The blunt reality is that there will be dwindling appetite and patience in the U.S. Congress -- and in the American body politic writ large -- to expend increasingly precious funds on behalf of nations that are apparently unwilling to devote the necessary resources or make the necessary changes to be serious and capable partners in their own defense.

Twenty years ago the EU set up its Common Security and Defense Policy to create an autonomous military capability for Europe. Using CSDP, the EU has deployed some thirty overseas missions -- some of them quite robust, such as the brigade (3,700) size EU force sent to Chad in 2008 at the request of the United Nations. The mission was sustained in the middle of Africa for some 14 months and protected half a million refugees, using firefights when necessary.

These deployments demonstrate what can be achieved by Europeans when they decide to define and defend their collective interests. But, for a variety of reasons, including strong initial objections from the United States to the European defense initiative, a fear of rocking the NATO boat and angering its American underwriters CSDP has been marking time even as NATO continues to dissolve into a mechanism for generating coalitions of the willing, as Libya demonstrated. Fewer than half of European NATO members participated in the Libyan war, and less than a third were willing to participate in the strike missions.

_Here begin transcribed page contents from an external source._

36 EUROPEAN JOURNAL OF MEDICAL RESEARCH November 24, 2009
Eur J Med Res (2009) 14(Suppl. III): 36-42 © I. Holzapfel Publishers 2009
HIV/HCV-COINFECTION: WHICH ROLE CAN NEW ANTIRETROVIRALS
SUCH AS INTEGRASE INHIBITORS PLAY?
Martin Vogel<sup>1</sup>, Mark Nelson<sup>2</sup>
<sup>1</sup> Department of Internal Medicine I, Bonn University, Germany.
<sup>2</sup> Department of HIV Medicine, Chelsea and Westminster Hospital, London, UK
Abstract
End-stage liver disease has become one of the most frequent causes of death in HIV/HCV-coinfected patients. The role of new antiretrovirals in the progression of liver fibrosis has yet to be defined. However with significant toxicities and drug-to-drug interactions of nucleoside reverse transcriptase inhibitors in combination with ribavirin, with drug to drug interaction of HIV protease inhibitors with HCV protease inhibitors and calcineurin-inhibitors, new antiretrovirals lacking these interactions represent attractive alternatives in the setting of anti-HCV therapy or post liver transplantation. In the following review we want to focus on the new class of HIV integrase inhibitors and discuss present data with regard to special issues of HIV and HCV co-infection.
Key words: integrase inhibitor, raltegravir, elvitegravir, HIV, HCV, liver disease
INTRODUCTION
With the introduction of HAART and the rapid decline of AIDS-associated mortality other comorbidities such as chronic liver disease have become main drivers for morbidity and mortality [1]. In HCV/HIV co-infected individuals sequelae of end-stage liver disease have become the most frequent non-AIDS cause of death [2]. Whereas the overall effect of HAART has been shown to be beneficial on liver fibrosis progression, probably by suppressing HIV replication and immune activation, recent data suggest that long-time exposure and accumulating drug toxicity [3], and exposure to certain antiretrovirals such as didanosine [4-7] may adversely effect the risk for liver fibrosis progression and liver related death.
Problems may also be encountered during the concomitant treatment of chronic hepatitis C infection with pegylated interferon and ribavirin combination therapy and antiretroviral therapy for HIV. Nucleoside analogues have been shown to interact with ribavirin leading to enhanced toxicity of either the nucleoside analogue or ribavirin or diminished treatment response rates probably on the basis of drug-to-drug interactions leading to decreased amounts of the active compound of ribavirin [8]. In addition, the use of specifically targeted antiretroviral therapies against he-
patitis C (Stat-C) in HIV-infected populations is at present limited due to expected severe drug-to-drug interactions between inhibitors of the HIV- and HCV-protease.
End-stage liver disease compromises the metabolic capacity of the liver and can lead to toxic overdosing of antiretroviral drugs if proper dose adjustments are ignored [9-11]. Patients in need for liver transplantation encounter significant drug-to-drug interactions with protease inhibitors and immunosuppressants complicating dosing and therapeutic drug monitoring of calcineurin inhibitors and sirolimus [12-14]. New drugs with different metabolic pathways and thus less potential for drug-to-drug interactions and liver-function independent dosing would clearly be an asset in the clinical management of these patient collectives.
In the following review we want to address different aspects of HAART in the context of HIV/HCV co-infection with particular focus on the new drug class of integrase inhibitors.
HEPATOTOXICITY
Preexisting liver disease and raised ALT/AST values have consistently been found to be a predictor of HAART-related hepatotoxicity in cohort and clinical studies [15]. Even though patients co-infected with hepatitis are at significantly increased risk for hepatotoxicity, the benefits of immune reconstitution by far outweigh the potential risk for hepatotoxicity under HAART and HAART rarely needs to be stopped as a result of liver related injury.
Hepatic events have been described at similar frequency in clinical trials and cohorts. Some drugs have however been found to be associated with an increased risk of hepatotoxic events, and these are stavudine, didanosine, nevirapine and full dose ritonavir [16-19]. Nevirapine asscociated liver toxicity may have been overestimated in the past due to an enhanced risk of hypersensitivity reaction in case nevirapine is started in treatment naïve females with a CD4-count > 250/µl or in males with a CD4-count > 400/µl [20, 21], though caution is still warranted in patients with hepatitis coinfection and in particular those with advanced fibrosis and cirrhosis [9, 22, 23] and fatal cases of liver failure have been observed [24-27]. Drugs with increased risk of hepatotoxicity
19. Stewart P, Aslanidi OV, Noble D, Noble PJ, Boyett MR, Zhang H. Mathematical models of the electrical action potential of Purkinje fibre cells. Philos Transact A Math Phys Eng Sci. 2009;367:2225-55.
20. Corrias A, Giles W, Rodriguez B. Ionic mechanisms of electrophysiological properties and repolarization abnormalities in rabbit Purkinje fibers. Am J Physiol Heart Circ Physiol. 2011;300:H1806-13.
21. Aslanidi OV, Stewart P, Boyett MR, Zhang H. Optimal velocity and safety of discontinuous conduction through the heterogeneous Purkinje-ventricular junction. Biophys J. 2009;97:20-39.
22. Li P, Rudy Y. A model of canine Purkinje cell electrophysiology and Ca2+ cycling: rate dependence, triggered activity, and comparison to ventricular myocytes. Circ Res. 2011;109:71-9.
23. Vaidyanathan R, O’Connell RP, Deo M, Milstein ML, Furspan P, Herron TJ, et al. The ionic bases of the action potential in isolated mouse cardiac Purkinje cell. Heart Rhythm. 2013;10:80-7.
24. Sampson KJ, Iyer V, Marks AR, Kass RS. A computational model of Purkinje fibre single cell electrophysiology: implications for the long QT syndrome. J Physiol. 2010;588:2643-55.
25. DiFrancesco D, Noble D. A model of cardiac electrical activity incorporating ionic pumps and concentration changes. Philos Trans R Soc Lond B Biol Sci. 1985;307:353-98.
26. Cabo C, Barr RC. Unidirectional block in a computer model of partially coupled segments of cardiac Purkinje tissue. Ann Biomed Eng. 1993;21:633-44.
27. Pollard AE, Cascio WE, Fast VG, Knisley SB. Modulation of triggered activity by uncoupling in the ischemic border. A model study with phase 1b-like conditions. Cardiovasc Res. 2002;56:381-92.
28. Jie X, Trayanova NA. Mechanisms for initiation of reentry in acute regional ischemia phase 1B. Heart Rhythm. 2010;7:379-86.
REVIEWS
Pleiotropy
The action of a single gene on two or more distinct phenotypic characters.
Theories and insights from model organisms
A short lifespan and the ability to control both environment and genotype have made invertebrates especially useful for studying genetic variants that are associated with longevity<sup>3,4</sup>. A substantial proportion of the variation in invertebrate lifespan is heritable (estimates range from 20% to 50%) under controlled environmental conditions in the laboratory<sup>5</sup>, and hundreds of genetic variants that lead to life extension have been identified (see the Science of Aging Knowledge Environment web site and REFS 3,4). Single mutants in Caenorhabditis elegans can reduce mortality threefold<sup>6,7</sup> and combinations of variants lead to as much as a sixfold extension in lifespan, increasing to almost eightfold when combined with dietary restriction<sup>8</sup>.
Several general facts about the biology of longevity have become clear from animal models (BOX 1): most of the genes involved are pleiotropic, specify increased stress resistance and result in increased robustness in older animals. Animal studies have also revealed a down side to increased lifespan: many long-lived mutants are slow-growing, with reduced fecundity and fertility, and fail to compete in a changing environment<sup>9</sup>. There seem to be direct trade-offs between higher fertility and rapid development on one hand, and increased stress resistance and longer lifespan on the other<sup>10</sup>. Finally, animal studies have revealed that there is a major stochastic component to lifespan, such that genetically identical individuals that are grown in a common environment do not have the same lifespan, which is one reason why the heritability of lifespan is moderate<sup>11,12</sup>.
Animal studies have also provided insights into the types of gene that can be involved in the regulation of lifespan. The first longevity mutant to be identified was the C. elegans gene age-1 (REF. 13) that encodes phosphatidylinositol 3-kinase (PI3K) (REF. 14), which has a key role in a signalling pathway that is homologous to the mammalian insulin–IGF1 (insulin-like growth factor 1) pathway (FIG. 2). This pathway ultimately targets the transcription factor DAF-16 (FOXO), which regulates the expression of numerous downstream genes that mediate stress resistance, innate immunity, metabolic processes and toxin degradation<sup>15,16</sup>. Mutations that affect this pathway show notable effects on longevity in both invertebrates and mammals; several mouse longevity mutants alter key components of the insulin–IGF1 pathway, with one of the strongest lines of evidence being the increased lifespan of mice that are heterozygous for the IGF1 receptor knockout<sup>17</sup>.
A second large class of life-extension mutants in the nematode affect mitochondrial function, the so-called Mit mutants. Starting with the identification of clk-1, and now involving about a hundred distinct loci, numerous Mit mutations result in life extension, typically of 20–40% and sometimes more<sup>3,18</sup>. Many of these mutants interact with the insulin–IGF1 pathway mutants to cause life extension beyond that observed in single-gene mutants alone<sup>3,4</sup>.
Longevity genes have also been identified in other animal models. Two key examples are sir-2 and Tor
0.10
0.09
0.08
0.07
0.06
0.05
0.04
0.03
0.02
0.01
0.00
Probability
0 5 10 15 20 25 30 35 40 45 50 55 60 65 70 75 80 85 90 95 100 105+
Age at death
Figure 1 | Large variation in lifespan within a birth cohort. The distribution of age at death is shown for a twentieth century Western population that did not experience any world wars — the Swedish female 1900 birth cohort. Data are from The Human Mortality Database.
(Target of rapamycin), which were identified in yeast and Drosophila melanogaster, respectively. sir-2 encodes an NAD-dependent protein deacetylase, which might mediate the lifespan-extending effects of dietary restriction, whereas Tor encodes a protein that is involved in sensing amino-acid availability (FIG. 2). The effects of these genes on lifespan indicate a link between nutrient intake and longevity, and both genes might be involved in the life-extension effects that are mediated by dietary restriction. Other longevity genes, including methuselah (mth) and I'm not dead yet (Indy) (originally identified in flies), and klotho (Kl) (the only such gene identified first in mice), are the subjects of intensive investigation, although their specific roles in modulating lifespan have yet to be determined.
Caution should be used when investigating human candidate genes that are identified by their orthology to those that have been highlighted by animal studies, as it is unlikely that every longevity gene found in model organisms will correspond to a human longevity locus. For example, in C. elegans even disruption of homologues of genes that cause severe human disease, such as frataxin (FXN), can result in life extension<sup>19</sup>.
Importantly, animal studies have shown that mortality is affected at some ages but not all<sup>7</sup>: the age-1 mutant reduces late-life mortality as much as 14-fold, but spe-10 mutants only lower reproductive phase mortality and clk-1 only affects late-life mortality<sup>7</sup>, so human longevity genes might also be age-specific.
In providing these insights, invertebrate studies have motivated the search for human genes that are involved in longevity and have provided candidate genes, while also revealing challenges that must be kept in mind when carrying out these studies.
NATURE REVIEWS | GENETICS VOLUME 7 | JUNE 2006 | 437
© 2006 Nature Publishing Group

It is time to re-think the relationship between the EU and NATO, and the upcoming December 2013 meeting of the European Council (the EU's top-level decision making body) to address its Common Security and Defense Policy presents both sides with a powerful opportunity to do just that. Defense Secretary Hagel should seize the moment and put forward an agenda to move the NATO-CSDP conversation forward. To generate debate he should propose an agenda along the following lines:

  • The U.S. expects that within a specified number of years responsibility for the defense of Europe and its periphery will be assumed by the EU, with Americans acting largely as force enablers for a transitional period.
  • The United States will progressively turn over the leadership of NATO to the EU by replacing Americans with Europeans in key NATO positions.
  • NATO's "Board of Directors," the North Atlantic Council, was designed for a world without the EU and consists of permanent representatives from individual European countries. It should be recast to include one representative each from the EU, U.S., Canada, and from each non-EU member of NATO such as Norway and Turkey. This reformed body would serve as the transatlantic military link, while the EU's Political and Security Committee would assume the NAC's functions for Europe area operations and decisions.

It is time for Europeans to stop believing that the transatlantic defense and security equation cannot work without U.S. leadership and time for the U.S. to accept that it does not have to lead everywhere in the world, and certainly not in Europe where its closest and richest allies dwell.

NATO has been the jewel in the transatlantic crown, but it is time to tailor it for the new century. Secretary Hagel should seize the opportunity to do so.